If you could verify how your food was grown, treated and distributed using an iPhone app, blockchain and a packaging code, would you? IBM thinks you might.
From the cradle to the plate
Everyone knows that food standards aren’t equal. Nowhere is this clearer than in the treatment of chickens destined for your plate. Some are reared in conditions considered cruel by many consumers, people who will vote with their wallets for better treatment if they are informed.
It’s not too different when it comes to vegetables, some of which travel enormous distances before reaching your local store.
Modern consumers are more concerned with the environmental impact of these journeys than ever before and want to be able to check this almost as much as they want to verify the safety of pesticides used during the growth cycle.
You don’t usually get access to such information, and if you do it is quite hard to truly verify that the data you are provided with is correct.
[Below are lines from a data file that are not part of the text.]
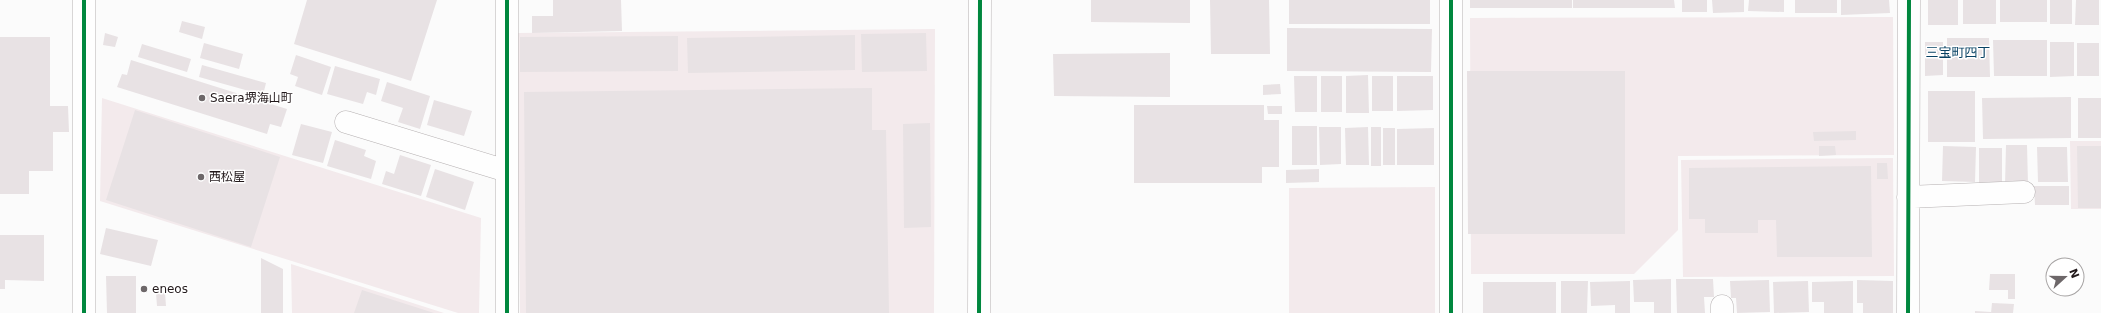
<svg xmlns="http://www.w3.org/2000/svg" width="2101" height="313" font-family="'DejaVu Sans','Noto Sans JP',sans-serif">
  <rect width="100%" height="100%" fill="#fbfbfb"/>
  <path fill="#f3eaec" d="M1893 17 1894 155 1678 156V230L1634 274H1471L1470 18Z
    M935 29 934 313H520L516 33Z
    M102 98 481 218 479 313H458L100 201Z
    M2070 141H2101V209H2071Z
    M1893 158 1894 276 1683 277 1681 160Z
    M1435 187V313H1289V188Z
    M291 264 444 313H292Z"/>
  <path fill="#e8e2e4" d="M307 0H437L411 81 294 44Z
    M553 0H621L622 31 532 33V16H553Z
    M1091 0H1190V23L1091 22Z
    M1210 0H1269L1270 54H1211Z
    M1289 0H1430V24H1289Z
    M1470 0H1572V8H1470Z
    M1573 0H1674L1675 8H1573Z
    M1682 0H1707V12H1682Z
    M1712 0H1744V12L1713 13Z
    M1749 0H1784V12L1748 11Z
    M1795 0H1837V13H1795Z
    M1841 0H1889L1890 13 1841 15Z
    M1928 0H1958V25H1928Z
    M1963 0H1996V24H1963Z
    M2000 0H2047V22H2000Z
    M2050 0H2072V24H2050Z
    M2076 0H2099V25H2075Z
    M182 21 205 27 202 39 179 32Z
    M1287 28 1432 29 1431 72 1287 71Z
    M105 33 118 37 115 47 103 45Z
    M926 33 927 71 862 72 861 34Z
    M855 35V70L688 73 687 38Z
    M678 36V71L520 72V37Z
    M0 37H50V106H68L69 132H53V171H29V194H0Z
    M1947 38H1989L1990 77H1947Z
    M1993 40H2047V76H1994Z
    M1925 42H1943V75L1925 76Z
    M2050 42H2074V76L2050 77Z
    M204 43 243 54 239 69 200 58Z
    M2077 43H2099V76H2077Z
    M142 44 191 59 187 72 138 57Z
    M1170 53V97L1054 96 1053 54Z
    M296 55 331 67 322 95 295 86 298 77 290 74Z
    M131 60 287 109 281 127 270 124 267 134 117 87 122 74 127 75Z
    M202 65 266 83 263 95 199 77Z
    M335 66 380 79 376 95 367 92 363 104 327 94Z
    M1467 71H1625V234H1468Z
    M1368 75 1369 113H1346V76Z
    M1294 76H1317V112H1295Z
    M1321 76H1342V112H1321Z
    M1372 76H1393V111H1372Z
    M1397 76H1433V110L1397 111Z
    M387 82 430 96 420 129 398 122 403 108 381 101Z
    M1280 84 1281 94 1263 95V85Z
    M872 88V130H886L889 313H526L524 92Z
    M1928 91H1975V142H1928Z
    M2071 97V138L1983 139 1982 98Z
    M2078 98H2101V138H2078Z
    M434 100 472 111 464 136 427 125Z
    M1134 105H1264V120H1279V167H1262V183H1134Z
    M1267 106H1282V114H1268Z
    M135 110 280 157 251 247 106 200Z
    M930 123 931 227 904 228 903 124Z
    M301 124 332 132 323 163 292 155Z
    M1292 126H1317V165H1292Z
    M1319 127H1341V164L1320 165Z
    M1368 127 1369 165H1346L1345 128Z
    M1371 127H1381V166H1371Z
    M1383 128H1395V165H1383Z
    M1434 128V165H1397V129Z
    M1856 131V140L1814 141 1813 132Z
    M335 140 366 150 364 156 376 161 371 179 327 166Z
    M2006 145H2027L2028 184 2005 185Z
    M1819 146H1835L1836 155 1819 156Z
    M1943 146 1976 147 1975 182 1942 181Z
    M2077 146H2101V208H2078Z
    M2037 147H2067L2068 182H2038Z
    M1979 148H2002V183H1979Z
    M400 155 431 165 421 196 382 184 386 171 394 174Z
    M1877 163H1887L1888 179H1877Z
    M1871 166 1872 257H1777L1776 220H1758V233H1705V219H1689V168Z
    M435 169 474 182 465 210 426 197Z
    M1319 169V182L1286 183V170Z
    M2034 186H2069V205H2035Z
    M106 228 158 240 151 266 100 254Z
    M0 235H44V281L5 280V289H0Z
    M261 258 283 269V313H261Z
    M1990 274H2015V299H2008V290H1989Z
    M106 276H136V313H107Z
    M1671 279V313H1654V302H1634L1633 280Z
    M1676 279H1713L1714 297H1704L1705 313H1677Z
    M1769 280 1770 312 1737 313 1736 298H1731L1730 281Z
    M1857 280 1893 281V313H1863V303H1857Z
    M1561 281H1588L1587 313H1561Z
    M1630 281V313H1615V305L1591 306 1590 282Z
    M1808 281 1809 312 1774 313 1773 282Z
    M1853 281V313H1824V302H1812V282Z
    M1483 282H1556V313H1483Z
    M362 290 434 313H354Z
    M156 293H165L166 306H157Z
    M1992 303 2014 304 2013 313H1991Z
    M1975 311 1991 312V313H1975Z"/>
  <g fill="none" stroke-linecap="round" stroke-linejoin="round">
    <g stroke="#b6b1b2" stroke-width="23">
      <path id="minor" d="M507 0V313
        M346 122 507 171
        M1908 197 2024 192
        M1722 306V313
        M84 313V0
        M979 313 980 0
        M1451 313V0
        M1908 313 1909 0"/>
    </g>
    <use href="#minor" stroke="#fefefe" stroke-width="22"/>
    <g stroke="#fff" stroke-width="6">
      <path id="cycleway" d="M507 0V313
        M84 313V0
        M979 313 980 0
        M1451 313V0
        M1908 313 1909 0"/>
    </g>
    <use href="#cycleway" stroke="#00873e" stroke-width="4"/>
  </g>
  <g fill="#6d6769" stroke="#fff" stroke-width="1.5">
    <circle cx="202" cy="98" r="4"/>
    <circle cx="201" cy="177" r="4"/>
    <circle cx="144" cy="289" r="4"/>
  </g>
  <g text-anchor="middle" stroke-width="3" stroke-linejoin="round" paint-order="stroke">
    <g font-size="12" fill="#21181a" stroke="#fff" text-anchor="start">
      <text x="210" y="102">Saera堺海山町</text>
      <text x="209" y="181">西松屋</text>
      <text x="152" y="293">eneos</text>
    </g>
    <g font-size="13" fill="#074163" stroke="#fff">
      <text x="1958" y="57">三宝町四丁</text>
    </g>
  </g>
  <g transform="translate(2065 277) rotate(69)"><circle r="19" fill="#ffffff" stroke="#a6a3a3"/>
  <path d="M0-3L7 15L0 10L-7 15Z" fill="#6d6769"/>
  <text y="-6" font-size="11" font-weight="bold" text-anchor="middle" fill="#21181a">N</text>
  </g>
</svg>
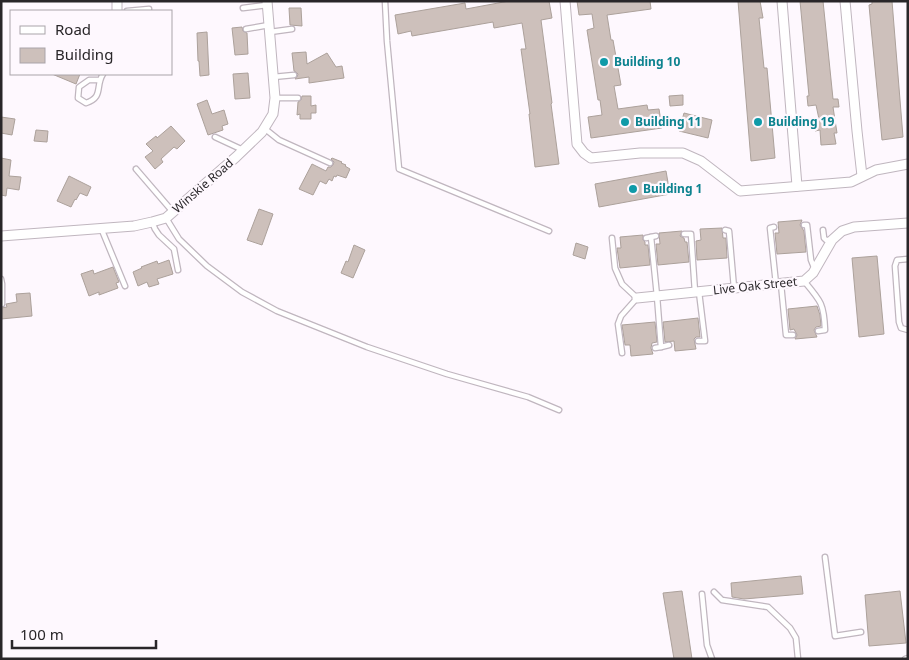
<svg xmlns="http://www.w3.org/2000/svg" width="909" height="660" viewBox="0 0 909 660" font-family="'Noto Sans',sans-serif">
	<rect width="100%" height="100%" fill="#fef8fe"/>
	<g fill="#cdc0bb" stroke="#aca19b">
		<polygon points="509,1 549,1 552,18 541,20 552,103 551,104 559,164 535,167 529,114 530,114 521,49 526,49 522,23 494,28 493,22 412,36 411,31 398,34 395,15 465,3 466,9"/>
		<polygon points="577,1 650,1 651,9 607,15 611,40 613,40 621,85 614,86 618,109 647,105 648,110 659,109 662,128 591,138 588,117 602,115 600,100 598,100 587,30 594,28 592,14 579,15"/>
		<polygon points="738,1 760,1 763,18 759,18 764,68 767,68 768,79 775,158 751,161"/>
		<polygon points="800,1 823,1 833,99 838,99 839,107 833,107 837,133 834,133 836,144 821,145 820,130 815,131 814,120 819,119 816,105 808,106 807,96 809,96"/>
		<polygon points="872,1 892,1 903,137 882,140 871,27 869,5 872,4"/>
		<polygon points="289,8 301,8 302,26 290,25"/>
		<polygon points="242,27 243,31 247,33 248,54 235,55 232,28"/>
		<polygon points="207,32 209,75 200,76 199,61 198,61 197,33"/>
		<polygon points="306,52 307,64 327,53 336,67 342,66 344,78 309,83 309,77 295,79 297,77 298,74 296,72 294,71 292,53"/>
		<polygon points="248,73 250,98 235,99 233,74"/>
		<polygon points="52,74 80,74 76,84"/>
		<polygon points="683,95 683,105 670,106 669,96"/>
		<polygon points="302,96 311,96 311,106 316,105 316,113 311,113 311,119 300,119 300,114 297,115 298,102 301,100"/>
		<polygon points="207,100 212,114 224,110 228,124 222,126 223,130 208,135 197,104"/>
		<polygon points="684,113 712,120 708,138 679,131"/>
		<polygon points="1,117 15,119 12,135 1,133"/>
		<polygon points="171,126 185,141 177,149 174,147 161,159 163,162 155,169 145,157 153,151 146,144 156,136 157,138"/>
		<polygon points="36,130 48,131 47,142 34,141"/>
		<polygon points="1,158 11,160 9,176 21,177 19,190 7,188 6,196 1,195"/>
		<polygon points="332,158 342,162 341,163 346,165 345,166 350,169 346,178 337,175 336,177 334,176 332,181 329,179 326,184 320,181 313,195 299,189 312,164 326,171 328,167 331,167 333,165 334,162 331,159"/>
		<polygon points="666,171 670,194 599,207 595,184"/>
		<polygon points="69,176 91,187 87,196 80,193 76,200 75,199 71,207 57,201"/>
		<polygon points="259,209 273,214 262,245 247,240"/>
		<polygon points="802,220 800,225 804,231 806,252 777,254 775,233 779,233 778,222"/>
		<polygon points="722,228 723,238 726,238 727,258 697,260 696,241 701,240 700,229"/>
		<polygon points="682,231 680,236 684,238 685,242 687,242 689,262 658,265 656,244 660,244 659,233"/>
		<polygon points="643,235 643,240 645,242 645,245 648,245 650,265 620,268 617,248 621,248 620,237"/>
		<polygon points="576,243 588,247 585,259 573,255"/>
		<polygon points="354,245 365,250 353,278 341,273 346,261 348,262"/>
		<polygon points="877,256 884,334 859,337 852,258"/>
		<polygon points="169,260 173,274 157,279 159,284 149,287 147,282 138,286 133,272 142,268 141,267 157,261 158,264"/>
		<polygon points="113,267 119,282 116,283 118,288 99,295 99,292 89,296 81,274 93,270 94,274"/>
		<polygon points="30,293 32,316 1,319 1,308 7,307 6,304 17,302 16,294"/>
		<polygon points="817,306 820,315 821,326 816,327 814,330 817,337 795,339 797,335 794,329 790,330 788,309"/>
		<polygon points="698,318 700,337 696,337 694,339 696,349 675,351 674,341 665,342 663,322"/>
		<polygon points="655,322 657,342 652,343 651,348 653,354 631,356 630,345 625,345 622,325"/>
		<polygon points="801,576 803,594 744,599 732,597 731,583"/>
		<polygon points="682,591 692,659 674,659 663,593"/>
		<polygon points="900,591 906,643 869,646 865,595"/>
	</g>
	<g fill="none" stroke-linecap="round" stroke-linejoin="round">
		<g stroke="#c0b6bf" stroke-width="7">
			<g id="service">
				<polyline points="385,1 387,41 399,169 549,231"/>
				<polyline points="243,8 267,5"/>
				<polyline points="127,11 149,9"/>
				<polyline points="246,29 269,25"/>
				<polyline points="270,32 292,29"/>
				<polyline points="273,77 294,75"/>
				<path d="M99 80H89L79 87 78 98 86 103C104 97 95 86 103 74"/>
				<polyline points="275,98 298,98"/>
				<polyline points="264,128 279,140 330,163"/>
				<polyline points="215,137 243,150"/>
				<polyline points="136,169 173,212"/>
				<polyline points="166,218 179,239 207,266 242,292 277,311 367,347 447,374 528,397 559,410"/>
				<polyline points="152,222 155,229 159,235 174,249 178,270"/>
				<polyline points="804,225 807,225 811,260 815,270"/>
				<polyline points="774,227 770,228 776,284"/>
				<polyline points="101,228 125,286"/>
				<polyline points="725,230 729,231 734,288"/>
				<polyline points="823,230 824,238 826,240 831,240"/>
				<polyline points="684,234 691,234 695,292"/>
				<polyline points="651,237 657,296 661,347 655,348"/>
				<polyline points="612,238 615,268 622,284 637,298 621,316 618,324 622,353"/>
				<polyline points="646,238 656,236"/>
				<polyline points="908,259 897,260 895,266 899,322 901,328 908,330"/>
				<polyline points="1,279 2,284 2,304"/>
				<path d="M804 281C821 301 824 304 825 330L818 331"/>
				<polyline points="781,284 786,335 793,335"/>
				<polyline points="698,341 705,341 699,292"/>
				<polyline points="661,347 669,345"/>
				<polyline points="825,557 835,636 861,632"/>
				<polyline points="714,592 722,600 768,607 790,628 796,638 798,659"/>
				<polyline points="702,594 707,645 712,659"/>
				<polyline points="905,659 908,658"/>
			</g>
		</g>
		<g stroke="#c0b6bf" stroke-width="11">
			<g id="minor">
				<polyline points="117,1 117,11"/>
				<polyline points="565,1 577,144 584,153 591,158 640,153 683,153 701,161 740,191 851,182 876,170 908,164"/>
				<polyline points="782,1 797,186"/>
				<polyline points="845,1 857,131 862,176"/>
				<polyline points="1,236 134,226 152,222 166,218 236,157 262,132 273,114 275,98 267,1"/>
				<polyline points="637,298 804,281 813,273 832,240 842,231 854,227 908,223"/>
			</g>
		</g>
		<use href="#service" stroke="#fff" stroke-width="4.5"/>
		<use href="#minor" stroke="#fff" stroke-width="9"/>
	</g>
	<g fill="#0f9aa8" stroke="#fef8fe" stroke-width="2">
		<circle cx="604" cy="62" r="5"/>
		<circle cx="625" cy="122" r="5"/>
		<circle cx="758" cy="122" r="5"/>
		<circle cx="633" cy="189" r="5"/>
	</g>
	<g text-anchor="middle" stroke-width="4.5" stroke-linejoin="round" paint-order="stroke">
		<g font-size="12" font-weight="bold" fill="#0d838f" stroke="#fef8fe" text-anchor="start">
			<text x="614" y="66">Building 10</text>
			<text x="635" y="126">Building 11</text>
			<text x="768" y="126">Building 19</text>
			<text x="643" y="193">Building 1</text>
		</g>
		<g font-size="12" fill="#292629" stroke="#fef8fe">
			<text transform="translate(203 186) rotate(-41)" y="4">Winskie Road</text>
			<text transform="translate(755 286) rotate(-6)" y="4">Live Oak Street</text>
		</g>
	</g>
	<rect width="909" height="660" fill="none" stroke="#292629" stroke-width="5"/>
	<rect x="10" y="10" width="162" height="65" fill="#fef8fe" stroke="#a9a4a9"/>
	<rect x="20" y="26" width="25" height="8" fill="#ffffff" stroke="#a9a4a9"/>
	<text x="55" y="35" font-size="15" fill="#292629">Road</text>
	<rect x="20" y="48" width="25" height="15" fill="#cdc0bb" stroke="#a9a4a9"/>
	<text x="55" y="60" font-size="15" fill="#292629">Building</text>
	<path d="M12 640v8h144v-8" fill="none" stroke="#292629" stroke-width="2.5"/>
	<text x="20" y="640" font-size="15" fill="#292629" stroke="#fef8fe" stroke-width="4" paint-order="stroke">100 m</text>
</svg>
That’s where blockchain comes into play – as does your iPhone or other mobile devices.
What IBM is doing
IBM at CES 2020 introduced a new app that uses blockchain to link consumers up with the farmers who grow their coffee beans. The idea is that when you are purchasing coffee, you can use the app on your mobile device to check where it comes from, how it’s grown, distributed, shipped, exported, blended and roasted.
The problem with accessing this information across the typical distribution cycle is that different entities are usually responsible for each step of the process. This means that no one group gathers all the data.
IBM is using blockchain as a permanent and trusted way to track what takes place across the cycle. Each party in the process has an exact copy of the information held on the blockchain, adding their own data during the journey. They don’t need to add other people’s, as that information is already in the chain.